Every line of the entries with the word "grad" in it should be shown.
======== Records supplied
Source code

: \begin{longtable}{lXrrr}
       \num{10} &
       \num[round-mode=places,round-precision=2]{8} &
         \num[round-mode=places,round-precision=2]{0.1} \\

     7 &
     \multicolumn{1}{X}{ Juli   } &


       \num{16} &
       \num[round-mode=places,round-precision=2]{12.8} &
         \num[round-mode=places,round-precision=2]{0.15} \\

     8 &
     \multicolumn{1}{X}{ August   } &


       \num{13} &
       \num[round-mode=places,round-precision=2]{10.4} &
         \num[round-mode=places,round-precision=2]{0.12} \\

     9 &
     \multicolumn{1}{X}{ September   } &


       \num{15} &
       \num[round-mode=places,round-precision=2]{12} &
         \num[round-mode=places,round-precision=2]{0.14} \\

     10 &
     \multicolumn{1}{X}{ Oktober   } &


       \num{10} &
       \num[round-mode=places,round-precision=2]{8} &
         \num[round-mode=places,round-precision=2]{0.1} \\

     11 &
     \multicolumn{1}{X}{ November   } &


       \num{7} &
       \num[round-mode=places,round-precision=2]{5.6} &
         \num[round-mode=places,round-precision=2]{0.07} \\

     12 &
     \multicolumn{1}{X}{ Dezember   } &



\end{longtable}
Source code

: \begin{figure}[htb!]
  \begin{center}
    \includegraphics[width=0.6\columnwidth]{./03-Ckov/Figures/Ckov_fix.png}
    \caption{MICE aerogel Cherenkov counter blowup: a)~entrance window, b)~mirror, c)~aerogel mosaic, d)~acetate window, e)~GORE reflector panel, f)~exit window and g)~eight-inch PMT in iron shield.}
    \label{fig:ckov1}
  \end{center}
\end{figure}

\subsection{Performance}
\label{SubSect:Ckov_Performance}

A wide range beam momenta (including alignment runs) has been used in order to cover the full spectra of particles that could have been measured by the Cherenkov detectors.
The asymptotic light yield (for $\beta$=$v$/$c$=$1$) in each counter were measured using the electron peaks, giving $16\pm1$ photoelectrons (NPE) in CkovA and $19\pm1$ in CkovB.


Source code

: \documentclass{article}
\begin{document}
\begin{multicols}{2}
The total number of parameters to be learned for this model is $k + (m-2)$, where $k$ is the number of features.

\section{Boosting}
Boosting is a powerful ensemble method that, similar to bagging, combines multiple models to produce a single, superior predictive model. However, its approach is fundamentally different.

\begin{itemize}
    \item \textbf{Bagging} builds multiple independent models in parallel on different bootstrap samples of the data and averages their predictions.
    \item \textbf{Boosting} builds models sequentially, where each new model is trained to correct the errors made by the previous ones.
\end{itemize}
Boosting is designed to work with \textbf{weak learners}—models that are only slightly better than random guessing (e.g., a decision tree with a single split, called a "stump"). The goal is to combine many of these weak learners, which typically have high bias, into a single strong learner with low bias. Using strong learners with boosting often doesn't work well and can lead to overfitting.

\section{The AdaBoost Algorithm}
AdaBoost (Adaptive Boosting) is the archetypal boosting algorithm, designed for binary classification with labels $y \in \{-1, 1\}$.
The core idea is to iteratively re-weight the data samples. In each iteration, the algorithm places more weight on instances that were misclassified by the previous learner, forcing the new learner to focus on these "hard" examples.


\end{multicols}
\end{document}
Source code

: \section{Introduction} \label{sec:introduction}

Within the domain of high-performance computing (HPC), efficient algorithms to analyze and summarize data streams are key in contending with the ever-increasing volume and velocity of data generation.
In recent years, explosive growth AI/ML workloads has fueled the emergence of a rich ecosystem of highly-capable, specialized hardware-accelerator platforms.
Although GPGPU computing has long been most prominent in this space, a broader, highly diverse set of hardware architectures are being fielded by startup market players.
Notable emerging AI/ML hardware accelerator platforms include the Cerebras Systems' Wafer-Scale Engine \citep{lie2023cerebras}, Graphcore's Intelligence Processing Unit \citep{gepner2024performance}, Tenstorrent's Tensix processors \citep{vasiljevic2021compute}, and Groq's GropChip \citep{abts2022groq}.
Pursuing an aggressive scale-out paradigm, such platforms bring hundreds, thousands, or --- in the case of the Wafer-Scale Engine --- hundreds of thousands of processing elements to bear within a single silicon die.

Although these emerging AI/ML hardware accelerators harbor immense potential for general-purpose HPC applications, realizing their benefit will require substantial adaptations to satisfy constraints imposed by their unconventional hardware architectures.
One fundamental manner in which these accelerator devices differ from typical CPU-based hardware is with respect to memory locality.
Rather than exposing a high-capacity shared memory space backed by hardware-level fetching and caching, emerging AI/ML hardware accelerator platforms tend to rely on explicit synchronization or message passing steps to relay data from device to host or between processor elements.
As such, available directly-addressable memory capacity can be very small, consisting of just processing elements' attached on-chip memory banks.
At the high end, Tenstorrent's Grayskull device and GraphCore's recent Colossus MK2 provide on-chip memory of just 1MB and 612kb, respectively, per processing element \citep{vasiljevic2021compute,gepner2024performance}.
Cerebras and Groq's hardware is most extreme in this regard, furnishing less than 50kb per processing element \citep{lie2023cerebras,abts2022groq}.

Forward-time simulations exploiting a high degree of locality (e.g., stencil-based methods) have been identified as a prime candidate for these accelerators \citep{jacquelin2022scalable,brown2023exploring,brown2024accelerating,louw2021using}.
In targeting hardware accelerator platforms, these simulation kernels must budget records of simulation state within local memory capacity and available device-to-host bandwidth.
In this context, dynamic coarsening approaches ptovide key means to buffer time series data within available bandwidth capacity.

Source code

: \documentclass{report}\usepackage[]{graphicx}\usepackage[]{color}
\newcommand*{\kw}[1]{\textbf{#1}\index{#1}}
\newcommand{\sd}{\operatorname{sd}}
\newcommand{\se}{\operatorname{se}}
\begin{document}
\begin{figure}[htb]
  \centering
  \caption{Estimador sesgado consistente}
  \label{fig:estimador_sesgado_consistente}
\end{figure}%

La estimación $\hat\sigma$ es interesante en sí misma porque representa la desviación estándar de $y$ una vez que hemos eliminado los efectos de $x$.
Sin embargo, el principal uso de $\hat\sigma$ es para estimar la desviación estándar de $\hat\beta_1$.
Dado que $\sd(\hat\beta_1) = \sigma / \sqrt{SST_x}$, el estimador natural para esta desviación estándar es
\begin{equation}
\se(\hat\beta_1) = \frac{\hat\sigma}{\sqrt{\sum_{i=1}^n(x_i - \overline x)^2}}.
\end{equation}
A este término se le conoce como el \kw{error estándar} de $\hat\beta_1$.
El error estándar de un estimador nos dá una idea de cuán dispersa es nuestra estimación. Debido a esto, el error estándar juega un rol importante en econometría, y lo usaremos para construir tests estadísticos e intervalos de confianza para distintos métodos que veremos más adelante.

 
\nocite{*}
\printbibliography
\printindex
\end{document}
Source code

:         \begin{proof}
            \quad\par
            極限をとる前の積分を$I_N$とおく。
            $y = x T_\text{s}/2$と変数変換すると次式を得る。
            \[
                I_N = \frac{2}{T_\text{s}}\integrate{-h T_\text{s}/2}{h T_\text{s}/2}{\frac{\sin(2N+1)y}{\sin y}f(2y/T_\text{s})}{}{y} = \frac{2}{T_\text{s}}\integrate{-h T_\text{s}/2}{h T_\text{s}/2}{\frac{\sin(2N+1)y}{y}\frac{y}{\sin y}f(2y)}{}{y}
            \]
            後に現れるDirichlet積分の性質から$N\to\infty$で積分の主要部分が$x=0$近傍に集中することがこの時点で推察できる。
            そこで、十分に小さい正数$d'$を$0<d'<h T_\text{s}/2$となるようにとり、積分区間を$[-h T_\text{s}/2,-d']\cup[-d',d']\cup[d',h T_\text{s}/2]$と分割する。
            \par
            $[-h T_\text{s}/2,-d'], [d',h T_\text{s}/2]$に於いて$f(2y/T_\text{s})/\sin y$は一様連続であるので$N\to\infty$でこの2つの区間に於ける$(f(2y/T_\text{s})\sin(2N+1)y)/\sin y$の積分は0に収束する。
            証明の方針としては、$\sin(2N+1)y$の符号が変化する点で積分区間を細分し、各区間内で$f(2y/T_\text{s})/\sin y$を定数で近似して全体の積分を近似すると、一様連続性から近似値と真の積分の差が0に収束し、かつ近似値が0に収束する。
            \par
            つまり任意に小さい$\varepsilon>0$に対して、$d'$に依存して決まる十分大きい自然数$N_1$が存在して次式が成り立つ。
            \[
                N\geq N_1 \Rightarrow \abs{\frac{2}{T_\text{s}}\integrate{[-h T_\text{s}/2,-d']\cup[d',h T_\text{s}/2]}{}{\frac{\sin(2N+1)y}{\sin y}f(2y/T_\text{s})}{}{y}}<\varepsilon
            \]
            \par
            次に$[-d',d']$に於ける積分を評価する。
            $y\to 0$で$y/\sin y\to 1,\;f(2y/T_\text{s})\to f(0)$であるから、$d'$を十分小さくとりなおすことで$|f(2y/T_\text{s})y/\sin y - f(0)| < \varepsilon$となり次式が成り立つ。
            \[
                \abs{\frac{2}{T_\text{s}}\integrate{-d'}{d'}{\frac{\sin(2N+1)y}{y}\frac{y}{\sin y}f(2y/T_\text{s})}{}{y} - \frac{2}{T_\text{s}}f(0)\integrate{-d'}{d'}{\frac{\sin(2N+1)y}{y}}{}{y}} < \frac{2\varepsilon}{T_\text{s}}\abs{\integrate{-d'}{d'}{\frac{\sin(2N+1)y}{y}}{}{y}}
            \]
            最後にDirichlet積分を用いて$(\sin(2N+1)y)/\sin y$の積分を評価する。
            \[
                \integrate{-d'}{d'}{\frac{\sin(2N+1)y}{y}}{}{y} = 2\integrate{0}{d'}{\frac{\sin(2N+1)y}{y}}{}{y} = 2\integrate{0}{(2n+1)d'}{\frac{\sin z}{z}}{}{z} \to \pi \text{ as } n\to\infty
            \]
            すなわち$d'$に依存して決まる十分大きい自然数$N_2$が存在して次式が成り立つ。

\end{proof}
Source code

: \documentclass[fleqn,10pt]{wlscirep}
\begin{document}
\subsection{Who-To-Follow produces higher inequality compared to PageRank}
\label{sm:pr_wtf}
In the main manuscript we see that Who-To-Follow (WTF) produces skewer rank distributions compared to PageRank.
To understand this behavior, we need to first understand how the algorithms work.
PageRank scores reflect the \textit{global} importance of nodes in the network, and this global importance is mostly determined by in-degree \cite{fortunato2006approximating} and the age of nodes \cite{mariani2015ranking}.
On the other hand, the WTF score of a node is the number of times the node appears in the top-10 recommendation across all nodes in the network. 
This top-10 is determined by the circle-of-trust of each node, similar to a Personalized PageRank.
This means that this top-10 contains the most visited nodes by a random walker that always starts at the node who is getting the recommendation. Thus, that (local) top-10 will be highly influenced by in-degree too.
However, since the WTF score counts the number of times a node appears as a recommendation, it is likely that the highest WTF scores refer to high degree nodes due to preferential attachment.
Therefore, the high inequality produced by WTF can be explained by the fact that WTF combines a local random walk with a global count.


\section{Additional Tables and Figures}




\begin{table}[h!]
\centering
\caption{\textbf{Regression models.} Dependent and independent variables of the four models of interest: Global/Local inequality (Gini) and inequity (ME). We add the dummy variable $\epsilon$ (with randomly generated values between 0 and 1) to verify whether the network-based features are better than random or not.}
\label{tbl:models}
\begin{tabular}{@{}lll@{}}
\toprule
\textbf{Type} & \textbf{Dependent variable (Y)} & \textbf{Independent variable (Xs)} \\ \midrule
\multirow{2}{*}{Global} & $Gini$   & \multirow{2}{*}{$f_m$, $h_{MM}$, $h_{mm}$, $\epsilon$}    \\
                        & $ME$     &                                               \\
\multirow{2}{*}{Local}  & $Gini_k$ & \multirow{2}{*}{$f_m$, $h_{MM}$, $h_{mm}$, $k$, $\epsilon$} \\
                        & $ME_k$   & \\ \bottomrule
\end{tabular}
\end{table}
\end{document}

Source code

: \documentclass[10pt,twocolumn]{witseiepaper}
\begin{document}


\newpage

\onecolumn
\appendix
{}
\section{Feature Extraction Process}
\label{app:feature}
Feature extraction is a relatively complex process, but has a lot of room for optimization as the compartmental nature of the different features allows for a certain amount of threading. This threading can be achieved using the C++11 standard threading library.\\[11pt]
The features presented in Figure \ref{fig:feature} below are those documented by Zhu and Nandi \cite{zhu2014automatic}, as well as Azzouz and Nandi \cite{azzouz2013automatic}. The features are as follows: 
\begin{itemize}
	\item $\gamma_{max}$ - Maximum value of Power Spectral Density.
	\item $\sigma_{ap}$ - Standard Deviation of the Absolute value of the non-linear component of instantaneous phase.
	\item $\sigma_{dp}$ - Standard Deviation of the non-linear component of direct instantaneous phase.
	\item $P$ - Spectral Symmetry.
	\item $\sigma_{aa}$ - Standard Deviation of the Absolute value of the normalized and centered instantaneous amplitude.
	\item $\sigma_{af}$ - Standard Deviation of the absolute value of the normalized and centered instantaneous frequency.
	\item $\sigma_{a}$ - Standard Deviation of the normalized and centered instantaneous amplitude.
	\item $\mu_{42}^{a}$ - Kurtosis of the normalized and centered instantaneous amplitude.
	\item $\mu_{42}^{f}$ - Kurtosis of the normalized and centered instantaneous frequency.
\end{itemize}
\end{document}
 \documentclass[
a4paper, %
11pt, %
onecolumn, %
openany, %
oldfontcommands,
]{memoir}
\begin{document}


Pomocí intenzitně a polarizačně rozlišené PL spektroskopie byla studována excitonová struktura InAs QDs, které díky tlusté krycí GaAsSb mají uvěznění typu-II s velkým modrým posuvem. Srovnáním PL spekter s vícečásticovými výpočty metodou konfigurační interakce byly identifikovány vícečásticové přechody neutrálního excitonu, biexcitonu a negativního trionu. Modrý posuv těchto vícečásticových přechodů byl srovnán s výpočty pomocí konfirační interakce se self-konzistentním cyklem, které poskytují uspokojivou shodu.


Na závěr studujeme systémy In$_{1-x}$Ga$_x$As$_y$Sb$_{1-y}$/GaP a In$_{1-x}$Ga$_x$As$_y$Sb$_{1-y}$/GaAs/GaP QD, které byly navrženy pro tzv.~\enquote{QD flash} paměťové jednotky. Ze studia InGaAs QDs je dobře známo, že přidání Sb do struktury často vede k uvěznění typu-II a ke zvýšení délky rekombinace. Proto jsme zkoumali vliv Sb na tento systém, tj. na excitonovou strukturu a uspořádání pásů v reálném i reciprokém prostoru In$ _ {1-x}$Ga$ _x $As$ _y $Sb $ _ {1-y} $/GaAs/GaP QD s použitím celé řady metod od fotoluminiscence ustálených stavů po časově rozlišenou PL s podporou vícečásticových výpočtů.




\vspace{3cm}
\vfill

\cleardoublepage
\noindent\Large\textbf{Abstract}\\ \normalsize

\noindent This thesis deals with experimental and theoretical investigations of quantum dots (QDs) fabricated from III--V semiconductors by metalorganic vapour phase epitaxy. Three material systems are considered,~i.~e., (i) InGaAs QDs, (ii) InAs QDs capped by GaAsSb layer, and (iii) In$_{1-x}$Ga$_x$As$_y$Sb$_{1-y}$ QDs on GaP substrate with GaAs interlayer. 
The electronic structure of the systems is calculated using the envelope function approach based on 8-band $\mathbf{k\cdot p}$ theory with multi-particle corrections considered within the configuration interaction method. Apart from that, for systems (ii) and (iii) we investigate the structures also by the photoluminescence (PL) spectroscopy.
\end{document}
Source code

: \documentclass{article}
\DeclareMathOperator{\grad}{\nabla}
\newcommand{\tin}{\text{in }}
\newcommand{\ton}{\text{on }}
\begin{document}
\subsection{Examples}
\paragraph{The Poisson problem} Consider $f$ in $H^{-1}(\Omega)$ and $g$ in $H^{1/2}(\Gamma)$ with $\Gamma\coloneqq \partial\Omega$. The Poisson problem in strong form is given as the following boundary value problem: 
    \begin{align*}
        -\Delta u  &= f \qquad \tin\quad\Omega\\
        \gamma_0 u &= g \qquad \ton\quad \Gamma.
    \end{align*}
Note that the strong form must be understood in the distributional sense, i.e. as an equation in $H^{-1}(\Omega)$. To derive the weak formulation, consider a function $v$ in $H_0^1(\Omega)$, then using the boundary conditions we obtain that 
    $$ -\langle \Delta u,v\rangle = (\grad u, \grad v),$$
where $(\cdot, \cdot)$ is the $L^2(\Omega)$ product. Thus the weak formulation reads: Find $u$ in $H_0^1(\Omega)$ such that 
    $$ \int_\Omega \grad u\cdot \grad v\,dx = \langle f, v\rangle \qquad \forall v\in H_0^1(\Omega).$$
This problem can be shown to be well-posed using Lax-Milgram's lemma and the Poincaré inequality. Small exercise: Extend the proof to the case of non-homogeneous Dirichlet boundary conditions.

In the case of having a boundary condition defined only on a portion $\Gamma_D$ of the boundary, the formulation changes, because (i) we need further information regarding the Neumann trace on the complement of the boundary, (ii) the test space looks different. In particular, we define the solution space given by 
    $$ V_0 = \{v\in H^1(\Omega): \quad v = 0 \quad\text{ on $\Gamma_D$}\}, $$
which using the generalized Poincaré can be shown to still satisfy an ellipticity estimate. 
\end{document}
================
Your solution>
\DeclareMathOperator{\grad}{\nabla}
    $$ -\langle \Delta u,v\rangle = (\grad u, \grad v),$$
    $$ \int_\Omega \grad u\cdot \grad v\,dx = \langle f, v\rangle \qquad \forall v\in H_0^1(\Omega).$$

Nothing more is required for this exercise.